### Source extract
* * * * *

This is the focus, and what all the participants in adoption need to tell themselves to make what they've done more conscionable to themselves. So they can sleep at night. As long as we don't talk about our pain in our terms and disturb their peace, everything is "just fine".

Except adoptees... You know, the not-so-good adoptees who don't parrot the narrative, that is... We're not fine. But since we "just had a bad experience", and they "have a friend who's adopted, and he's "just fine"," that's okay too. It's okay if 100 are miserable, as long as you know one it worked out well for. It's okay if thousands suffer in silence and guilt, as long as one proclaims loudly and publicly how wonderful it all is. One success eclipses a thousand failures.

The focus is skewed.
The industry is skewed.
The participants are the most skewed of all.
And adoptees? We're just screwed.

Comments

  1. When I was going through search and reunion, non-adopted people would anxiously look at me and say, "How is your adoptive mother doing? Is she all right? How is she handling this?" Or they would say, "How is your birthmother doing? This must be so hard for her." This was a monumental experience in my life. NO ONE asked me how I was doing. My mother-in-law did have a thought for me. She said, "It's your adoptive parents who are going to take the whipping for what you are doing." Why did finding out who I am and where I came from have to be a whipping for anyone? Most people have one mother who is both their biological and social parent. They are indivisible. Non-adopted people call it "a continuum of love". It like they are speaking Chinese to me.

    They don't understand my experience any better. To do so, they would have to cleave their one mother into two pieces, biological and social parts. Then they would have to discard the biological piece because it was no longer needed. The remaining social piece would be called "the real mother". The fact that she still had her mothers DNA from the biological piece and would pass it on to future generations couldn't be acknowledged since it is outside the "real" mother's domain. People tell me I can't have two mothers--only one. To them it's a hypothetical situation. To me having two mothers is a fact. It is not a product of misplaced loyalty. It's a product of social engineering. When I let it sink in, I wonder how people outside the adoptee can ever understand it. I write about these issues for them but I feel like I am banging my head against a brick wall sometimes.

    ReplyDelete
  2. Maddeline would you please write a post about the adoption story Trump told at the State of the Union Address a couple of days ago? He honored Officer Ryan Holets for saving a child through adoption. I guess in order to properly honor Officer Ryan, it was necessary for the whole nation to learn the adoptee's name as well the fact that her mother had been a heroin addict. It was . . . not good. It was definitely a shot in the arm for the adoption industry.

* * * * *

Data records:
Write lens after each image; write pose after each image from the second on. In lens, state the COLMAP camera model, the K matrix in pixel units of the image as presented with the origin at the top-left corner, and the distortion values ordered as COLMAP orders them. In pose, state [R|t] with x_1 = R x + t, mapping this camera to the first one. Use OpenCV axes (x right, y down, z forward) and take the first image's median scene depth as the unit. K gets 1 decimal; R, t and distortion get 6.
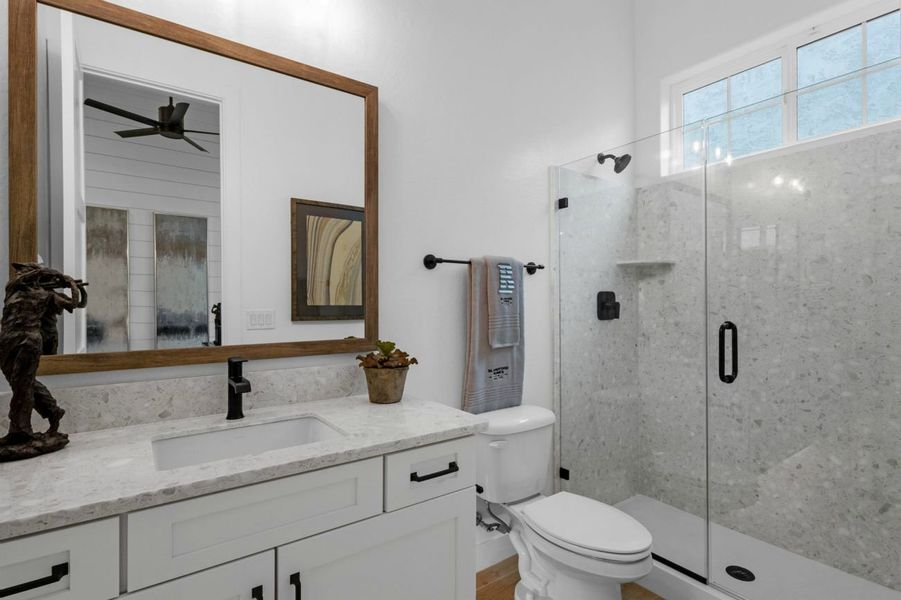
lens RADIAL K [[419.1, 0, 450.5], [0, 419.1, 302.1], [0, 0, 1]] dist [0.002738, 0.001306]
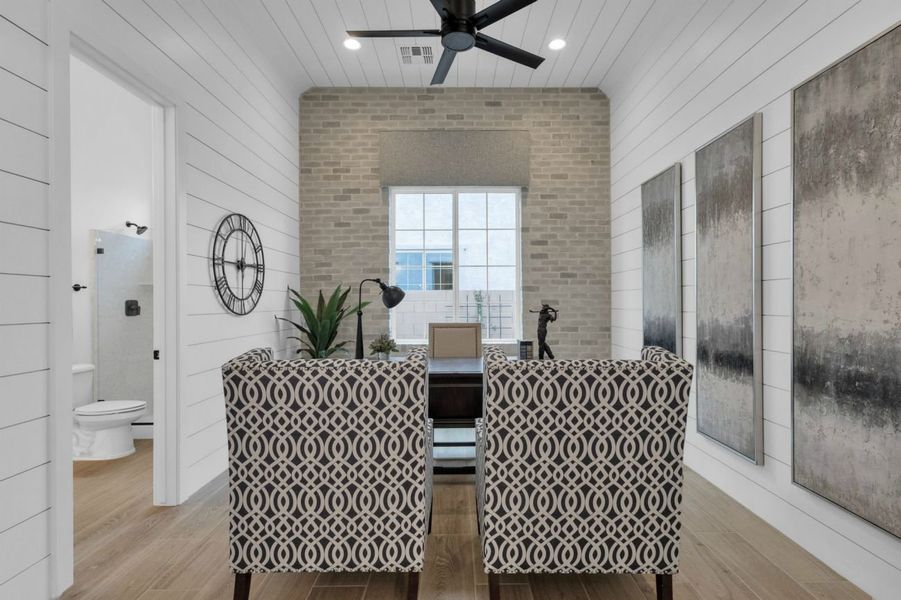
lens RADIAL K [[419.1, 0, 451.6], [0, 419.1, 298.7], [0, 0, 1]] dist [0.002738, 0.001306]
pose [[0.587595, 0.000211, 0.809155, -0.277252], [0.000716, 0.999999, -0.000782, -0.029984], [-0.809155, 0.001039, 0.587594, -1.165402]]
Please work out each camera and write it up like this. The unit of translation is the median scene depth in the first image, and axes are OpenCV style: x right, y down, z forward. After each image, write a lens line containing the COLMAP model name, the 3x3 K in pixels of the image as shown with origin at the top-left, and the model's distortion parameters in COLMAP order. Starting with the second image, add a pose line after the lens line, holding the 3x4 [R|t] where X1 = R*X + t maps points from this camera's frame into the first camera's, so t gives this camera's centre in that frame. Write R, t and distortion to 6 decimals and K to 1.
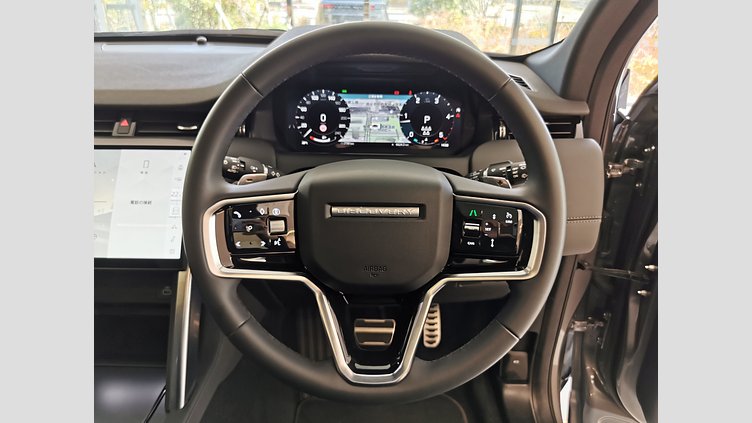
lens RADIAL K [[513.6, 0, 382.1], [0, 513.6, 211.6], [0, 0, 1]] dist [0.021448, -0.011428]
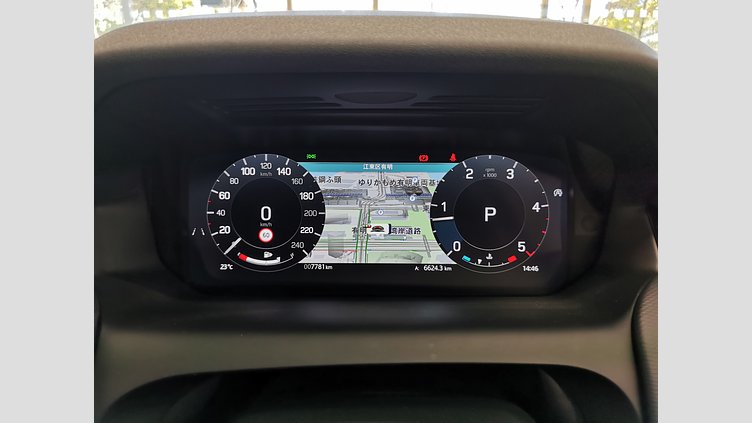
lens RADIAL K [[513.6, 0, 376.9], [0, 513.6, 211.6], [0, 0, 1]] dist [0.021448, -0.011428]
pose [[0.999315, -0.013355, -0.034522, 0.001603], [0.006104, 0.979333, -0.202163, -0.089279], [0.036508, 0.201813, 0.978743, 0.548583]]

* * * * *

### Prompt
Could you rewrite the passage of the adoption text between "This is the" and "industry is skewed.", inclusive, changing "adoptees" to "adopted people" each time it appears?

### Task answer
This is the focus, and what all the participants in adoption need to tell themselves to make what they've done more conscionable to themselves. So they can sleep at night. As long as we don't talk about our pain in our terms and disturb their peace, everything is "just fine".

Except adopted people... You know, the not-so-good adopted people who don't parrot the narrative, that is... We're not fine. But since we "just had a bad experience", and they "have a friend who's adopted, and he's "just fine"," that's okay too. It's okay if 100 are miserable, as long as you know one it worked out well for. It's okay if thousands suffer in silence and guilt, as long as one proclaims loudly and publicly how wonderful it all is. One success eclipses a thousand failures.

The focus is skewed.
The industry is skewed.